La ville me semblait à la fois plus belle et plus menaçante. Chaque homme en costume qui montait dans le bus me faisait sursauter. La paranoïa s’était installée, mais elle était différente maintenant. Ce n’était plus la peur passive d’une victime. C’était la vigilance active d’une mère qui protège son petit.
En rentrant dans l’appartement, le silence m’a accueilli. Un silence vide, oppressant. Il n’était pas rentré. J’ai poussé un soupir de soulagement. J’ai enlevé mes chaussures, mon “costume” de femme qui cherche un emploi, et j’ai remis un vieux jean. J’étais de retour dans ma cage. Mais la cage avait changé. Ou c’est moi qui avais changé. Je la voyais maintenant pour ce qu’elle était : un point de départ. Un lieu à fuir.
Je suis allée dans la cuisine pour boire un verre d’eau. Et c’est là que je l’ai vu.
Posé bien en évidence au milieu de la table, un Post-it jaune. L’écriture de Jean-Pierre. Agressive, anguleuse.
Quatre lignes qui ont glacé mon sang plus sûrement que n’importe quelle menace criée.
J’ai appelé le Dr Martin. Il avait un créneau.

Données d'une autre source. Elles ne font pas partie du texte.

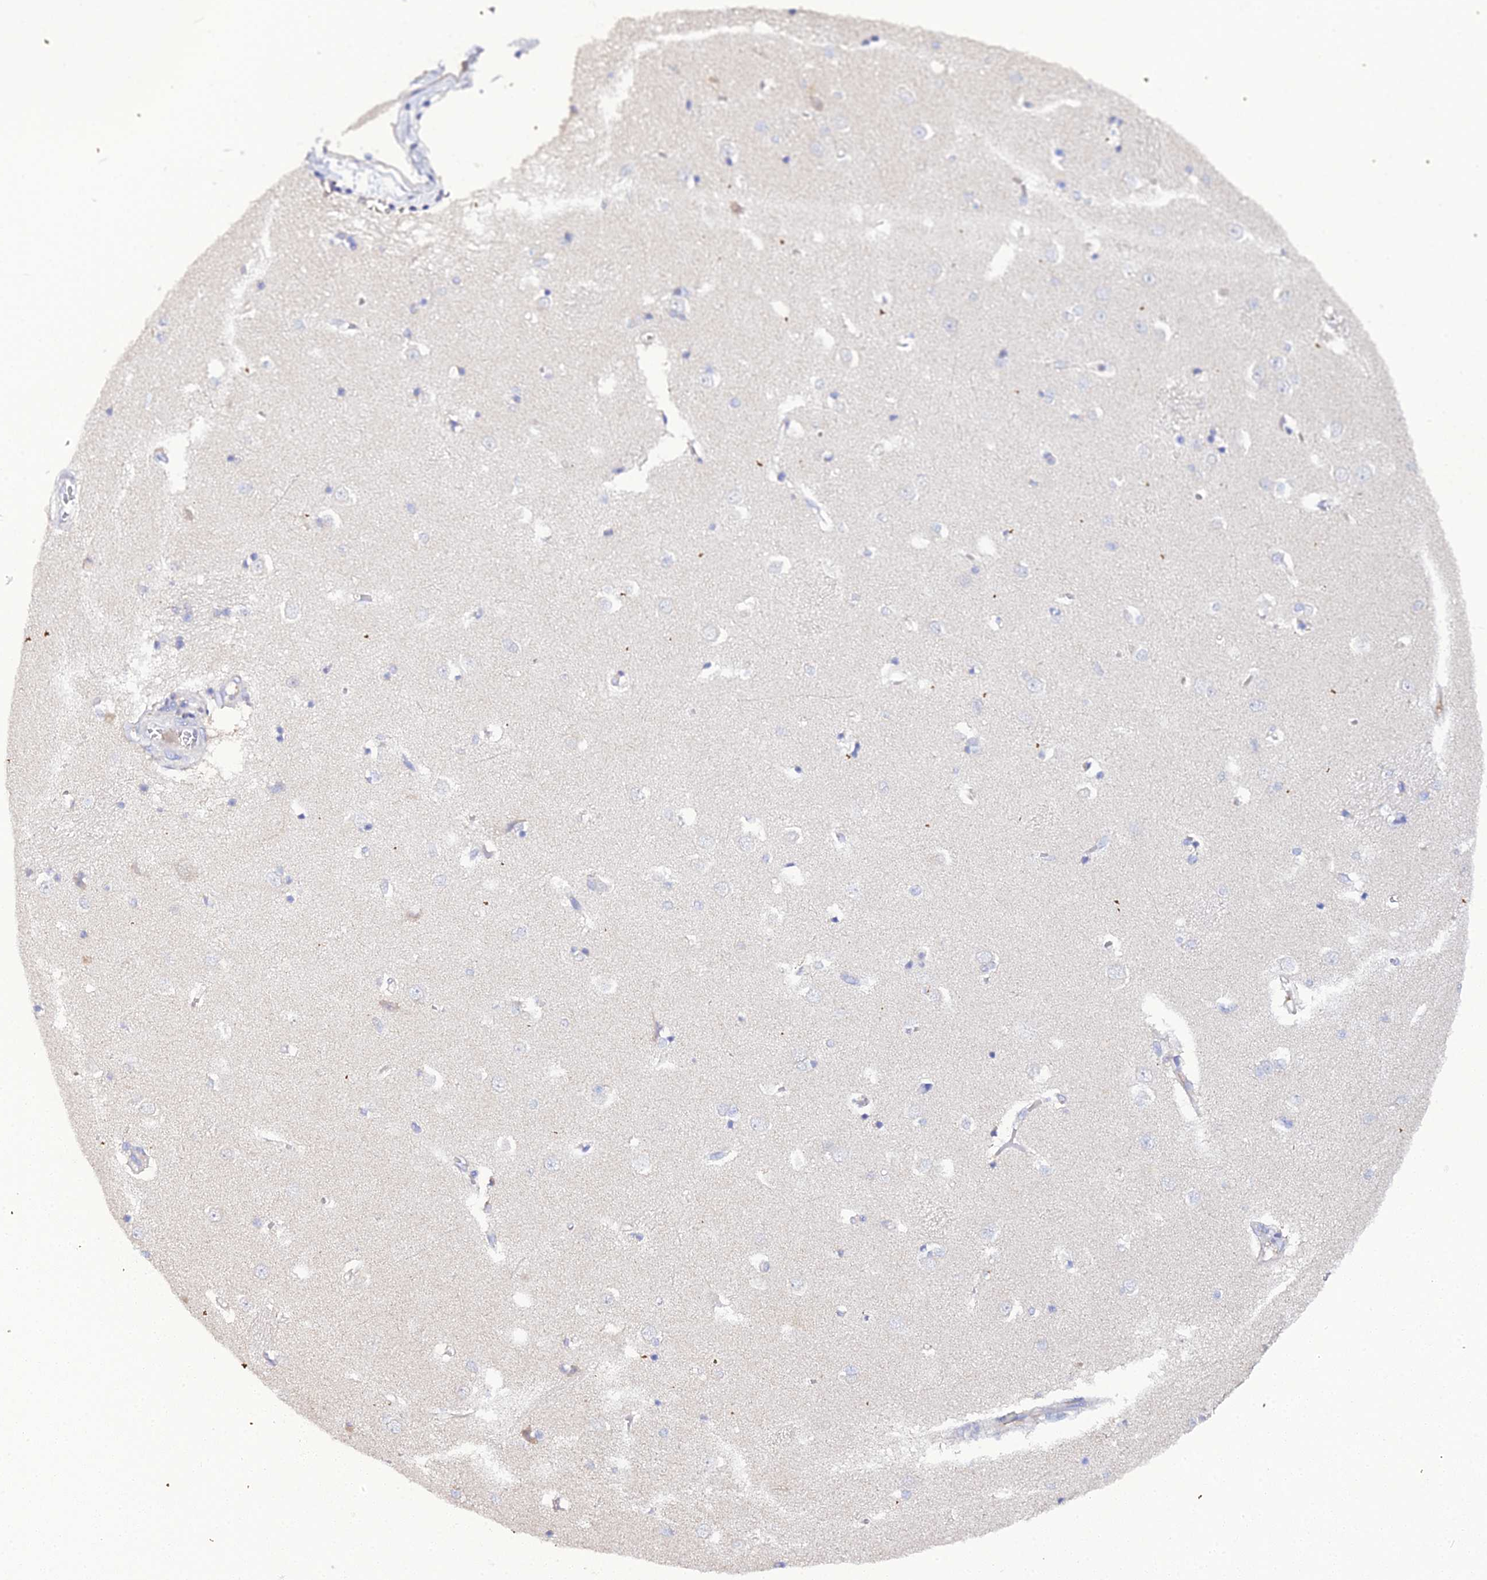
{"staining": {"intensity": "negative", "quantity": "none", "location": "none"}, "tissue": "caudate", "cell_type": "Glial cells", "image_type": "normal", "snomed": [{"axis": "morphology", "description": "Normal tissue, NOS"}, {"axis": "topography", "description": "Lateral ventricle wall"}], "caption": "High power microscopy image of an immunohistochemistry micrograph of unremarkable caudate, revealing no significant positivity in glial cells.", "gene": "SCX", "patient": {"sex": "male", "age": 37}}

Tu as rendez-vous demain à 16h.
Il veut te faire une prise de sang complète.
Sois à l’heure.
Partie 4
Le Post-it jaune sur la table de la cuisine n’était pas une note. C’était un compte à rebours. Une bombe à retardement dont le tic-tac venait de commencer à résonner dans le silence de mon crâne. Demain. 16h. Dr Martin. Prise de sang. Chaque mot était un barreau de plus à la cage qui se refermait sur moi.
Le sang. Une prise de sang révèlerait tout. L’hormone HCG, la signature chimique de ma trahison, de mon impossible miracle. Il n’y aurait plus de doute, plus d’échappatoire. Dr Martin, cet homme qui avait prononcé ma sentence dix ans plus tôt, informerait Jean-Pierre. Il ne le ferait pas par malice, mais par devoir professionnel, pensant lui annoncer une nouvelle surprenante, peut-être même heureuse. Il ne pouvait pas connaître la vérité. Il ne pouvait pas savoir qu’il signerait mon arrêt de m*rt.
Ma première impulsion a été de fuir. Maintenant. Tout de suite. Saisir mon sac, prendre les quelques centaines d’euros dans la boîte à chaussures, et courir. Courir jusqu’à la gare Saint-Charles et monter dans le premier train, n’importe lequel. Mais cette impulsion s’est heurtée à un mur de réalité, un mur que Jean-Pierre avait passé dix ans à construire autour de moi, brique par brique.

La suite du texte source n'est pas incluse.